Marcel HIBERT is professor and Director of the Laboratoire d’Innovation Thérapeutique at the University of Strasbourg, since 1997. In a former life in the industry, he contributed to the discovery and development of several clinical candidates whose one, AnzemetR, is on the market. In parallel he published the first detailed 3D models of GPCRs and of the binding sites of several neurotransmitters. He is currently involved in the development of generic methods to accelerate the discovery of ligands and drug candidates. He created and heads the French Academic Compound Collection (Chimiothèque Nationale). He is also particularly interested in vasopressin/ocytocin and chemokine receptors for drug development in the fields of attachment and inflammation, respectively.

He authored about 120 publications, 50 patents and gave more than 200 conferences. He obtained the Silver Medal of the CNRS in 2006.

G. Danger

Grégoire Danger is Associate Professor at the Aix-Marseille University in the laboratory Physic of Ionic and Molecular Interactions (PIIM - UMR7345). He obtained his PhD in 2006 at the University of Montpellier 2. He pursued his research activities by a first NASA post-doc at the NIST of Gaithersburg USA, in 2006, a second CNES post-doc at the Institut d'Astrophysique Spatiale, France in 2007, a third post-doc in 2008 at the University of Montpellier 2, France. He obtained in 2009 a position of Associate Professor in the PIIM laboratory.

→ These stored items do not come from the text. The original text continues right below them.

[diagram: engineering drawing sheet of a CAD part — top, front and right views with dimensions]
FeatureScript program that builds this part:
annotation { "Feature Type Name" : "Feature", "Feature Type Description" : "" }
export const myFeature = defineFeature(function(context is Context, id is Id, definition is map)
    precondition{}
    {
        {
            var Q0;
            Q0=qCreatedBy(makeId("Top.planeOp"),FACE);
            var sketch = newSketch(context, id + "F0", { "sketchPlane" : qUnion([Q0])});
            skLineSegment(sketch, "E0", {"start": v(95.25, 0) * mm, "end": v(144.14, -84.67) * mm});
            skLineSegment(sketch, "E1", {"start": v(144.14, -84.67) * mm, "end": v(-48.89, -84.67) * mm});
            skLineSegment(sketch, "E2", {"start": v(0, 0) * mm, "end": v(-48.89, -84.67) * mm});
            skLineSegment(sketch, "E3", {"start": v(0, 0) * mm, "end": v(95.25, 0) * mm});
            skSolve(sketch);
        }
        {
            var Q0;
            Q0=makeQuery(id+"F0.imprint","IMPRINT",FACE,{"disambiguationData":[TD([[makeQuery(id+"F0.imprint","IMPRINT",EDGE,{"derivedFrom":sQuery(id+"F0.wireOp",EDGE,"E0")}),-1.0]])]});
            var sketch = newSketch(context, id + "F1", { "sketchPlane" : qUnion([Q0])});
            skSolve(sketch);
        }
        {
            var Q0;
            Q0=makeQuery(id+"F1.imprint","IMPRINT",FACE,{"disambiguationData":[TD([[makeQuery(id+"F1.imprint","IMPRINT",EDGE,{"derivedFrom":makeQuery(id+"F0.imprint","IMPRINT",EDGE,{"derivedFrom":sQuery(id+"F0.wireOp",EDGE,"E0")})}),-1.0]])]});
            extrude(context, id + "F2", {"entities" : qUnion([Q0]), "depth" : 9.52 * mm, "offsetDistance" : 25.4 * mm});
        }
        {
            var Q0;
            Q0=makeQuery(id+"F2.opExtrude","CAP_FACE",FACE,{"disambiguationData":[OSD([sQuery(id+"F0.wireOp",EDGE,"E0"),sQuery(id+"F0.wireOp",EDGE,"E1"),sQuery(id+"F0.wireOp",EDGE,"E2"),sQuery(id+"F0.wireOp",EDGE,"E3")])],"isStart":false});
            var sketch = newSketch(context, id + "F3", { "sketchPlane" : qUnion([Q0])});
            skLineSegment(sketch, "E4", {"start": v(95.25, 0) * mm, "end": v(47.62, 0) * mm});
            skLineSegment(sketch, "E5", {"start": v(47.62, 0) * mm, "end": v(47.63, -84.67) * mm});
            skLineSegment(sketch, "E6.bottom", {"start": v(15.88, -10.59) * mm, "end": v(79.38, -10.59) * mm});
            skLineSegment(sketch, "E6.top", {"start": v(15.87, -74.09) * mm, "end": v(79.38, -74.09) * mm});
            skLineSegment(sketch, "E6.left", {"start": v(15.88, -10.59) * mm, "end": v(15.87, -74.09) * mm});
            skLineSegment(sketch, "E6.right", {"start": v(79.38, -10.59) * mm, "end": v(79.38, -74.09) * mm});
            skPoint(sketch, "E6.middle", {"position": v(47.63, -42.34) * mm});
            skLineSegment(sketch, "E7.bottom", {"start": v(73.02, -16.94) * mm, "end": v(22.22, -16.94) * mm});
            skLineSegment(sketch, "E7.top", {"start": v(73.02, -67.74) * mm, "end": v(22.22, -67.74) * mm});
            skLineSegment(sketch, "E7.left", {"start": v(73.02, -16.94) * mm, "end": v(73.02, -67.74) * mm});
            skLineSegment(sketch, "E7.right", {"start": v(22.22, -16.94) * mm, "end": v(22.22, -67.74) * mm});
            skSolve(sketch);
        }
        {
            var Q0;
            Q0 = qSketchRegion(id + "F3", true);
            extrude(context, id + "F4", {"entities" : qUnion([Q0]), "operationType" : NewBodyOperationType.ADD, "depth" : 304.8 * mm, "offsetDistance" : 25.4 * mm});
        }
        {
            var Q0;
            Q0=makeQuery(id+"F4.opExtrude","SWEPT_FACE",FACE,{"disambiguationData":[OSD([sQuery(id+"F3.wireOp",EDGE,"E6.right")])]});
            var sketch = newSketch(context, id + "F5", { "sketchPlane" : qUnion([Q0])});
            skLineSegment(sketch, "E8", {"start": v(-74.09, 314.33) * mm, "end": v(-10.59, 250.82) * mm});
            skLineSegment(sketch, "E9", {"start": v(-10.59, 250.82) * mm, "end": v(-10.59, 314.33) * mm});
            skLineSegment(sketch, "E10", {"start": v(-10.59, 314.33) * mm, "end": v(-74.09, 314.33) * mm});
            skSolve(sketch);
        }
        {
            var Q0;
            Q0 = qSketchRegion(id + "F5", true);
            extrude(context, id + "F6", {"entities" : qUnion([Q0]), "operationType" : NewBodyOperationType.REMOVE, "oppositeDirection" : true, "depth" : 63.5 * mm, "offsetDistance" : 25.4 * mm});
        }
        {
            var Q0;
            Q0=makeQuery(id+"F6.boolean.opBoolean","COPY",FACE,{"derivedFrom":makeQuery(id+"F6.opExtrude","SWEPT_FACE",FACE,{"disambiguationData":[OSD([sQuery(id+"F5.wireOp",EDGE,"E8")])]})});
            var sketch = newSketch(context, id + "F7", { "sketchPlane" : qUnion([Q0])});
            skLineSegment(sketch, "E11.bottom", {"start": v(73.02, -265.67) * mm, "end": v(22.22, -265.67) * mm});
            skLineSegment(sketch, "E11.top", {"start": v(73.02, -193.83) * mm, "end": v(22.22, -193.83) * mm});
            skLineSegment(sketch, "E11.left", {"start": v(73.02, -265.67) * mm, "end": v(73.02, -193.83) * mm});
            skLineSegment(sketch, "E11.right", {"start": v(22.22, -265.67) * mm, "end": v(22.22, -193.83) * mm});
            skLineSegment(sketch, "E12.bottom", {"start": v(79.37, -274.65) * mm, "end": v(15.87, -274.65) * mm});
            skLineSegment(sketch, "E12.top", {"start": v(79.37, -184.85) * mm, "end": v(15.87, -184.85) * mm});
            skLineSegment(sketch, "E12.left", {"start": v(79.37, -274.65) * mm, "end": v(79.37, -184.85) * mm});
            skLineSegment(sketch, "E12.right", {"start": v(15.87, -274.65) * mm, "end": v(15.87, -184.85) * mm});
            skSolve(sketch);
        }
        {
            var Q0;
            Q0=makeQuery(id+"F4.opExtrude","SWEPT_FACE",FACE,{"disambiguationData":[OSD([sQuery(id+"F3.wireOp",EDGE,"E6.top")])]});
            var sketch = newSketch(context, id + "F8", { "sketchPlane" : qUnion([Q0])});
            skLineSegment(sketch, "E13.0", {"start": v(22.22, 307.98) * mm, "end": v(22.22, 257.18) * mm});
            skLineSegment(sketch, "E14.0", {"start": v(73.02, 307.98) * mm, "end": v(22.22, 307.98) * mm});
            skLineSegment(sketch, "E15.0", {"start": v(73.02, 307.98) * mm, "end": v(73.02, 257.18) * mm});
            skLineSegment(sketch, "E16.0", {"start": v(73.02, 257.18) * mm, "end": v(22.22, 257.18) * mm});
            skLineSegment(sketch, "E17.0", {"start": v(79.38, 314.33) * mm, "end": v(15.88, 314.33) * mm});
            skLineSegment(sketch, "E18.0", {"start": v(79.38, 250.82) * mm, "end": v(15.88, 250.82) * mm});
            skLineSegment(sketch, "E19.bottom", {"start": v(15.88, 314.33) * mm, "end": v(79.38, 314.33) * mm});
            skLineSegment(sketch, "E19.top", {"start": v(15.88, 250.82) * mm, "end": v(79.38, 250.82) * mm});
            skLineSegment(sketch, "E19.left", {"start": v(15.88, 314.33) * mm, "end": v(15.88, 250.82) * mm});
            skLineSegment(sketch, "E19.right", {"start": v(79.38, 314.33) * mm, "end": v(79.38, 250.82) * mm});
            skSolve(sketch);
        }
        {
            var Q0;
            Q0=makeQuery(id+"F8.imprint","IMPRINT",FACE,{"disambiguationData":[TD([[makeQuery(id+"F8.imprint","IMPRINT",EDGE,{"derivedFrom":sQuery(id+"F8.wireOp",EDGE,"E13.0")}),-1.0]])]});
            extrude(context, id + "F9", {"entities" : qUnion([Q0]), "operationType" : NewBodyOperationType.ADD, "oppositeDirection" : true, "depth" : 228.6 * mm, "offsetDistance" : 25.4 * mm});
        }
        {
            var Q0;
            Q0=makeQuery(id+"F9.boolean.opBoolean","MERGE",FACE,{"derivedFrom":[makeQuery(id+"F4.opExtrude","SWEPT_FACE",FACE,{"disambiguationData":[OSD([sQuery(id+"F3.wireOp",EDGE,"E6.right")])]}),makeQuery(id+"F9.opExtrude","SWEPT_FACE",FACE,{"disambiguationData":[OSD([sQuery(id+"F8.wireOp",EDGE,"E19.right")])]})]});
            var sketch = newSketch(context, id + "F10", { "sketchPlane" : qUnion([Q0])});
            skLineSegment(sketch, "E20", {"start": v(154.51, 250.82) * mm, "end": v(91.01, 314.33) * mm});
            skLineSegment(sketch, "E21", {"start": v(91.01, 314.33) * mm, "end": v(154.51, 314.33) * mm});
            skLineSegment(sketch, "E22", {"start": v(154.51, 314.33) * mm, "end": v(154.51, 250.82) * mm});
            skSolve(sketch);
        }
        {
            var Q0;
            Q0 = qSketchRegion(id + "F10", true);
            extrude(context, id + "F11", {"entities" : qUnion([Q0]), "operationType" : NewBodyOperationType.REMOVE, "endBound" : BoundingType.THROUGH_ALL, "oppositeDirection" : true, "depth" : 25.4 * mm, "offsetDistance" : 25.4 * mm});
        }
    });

A part of his researches focuses on the evolution of organic matter during the formation of planetary systems like the solar system, and to determine to what extend these changes can be universal. These studies are based on the development of experimental systems to simulate in laboratory the considered astrophysical environments. The experiments conducted are based on physico-chemical studies, and on the development of innovative analytical systems, as well as the use of advanced analytical techniques.

Next to these studies on the evolution of organic matter in astrophysical environments, he is interested in physicochemical processes that could have led to the emergence of biochemical systems at the surface of the early Earth. This research is based on the development of chemical reactors in prebiotic conditions. The objective here is to determine under what conditions a chemical system could evolve into far from equilibrium autocatalytic systems, a prelude to the emergence of biochemical systems.

By linking these two research subjects, he tries to estimate what role could have or could play the exogenous material in the emergence of a prebiotic chemistry, and to determine the conditions for the emergence of a such chemistry. Beyond the Solar System, the demonstration of the universality of these processes would greatly constrain the concept of livability.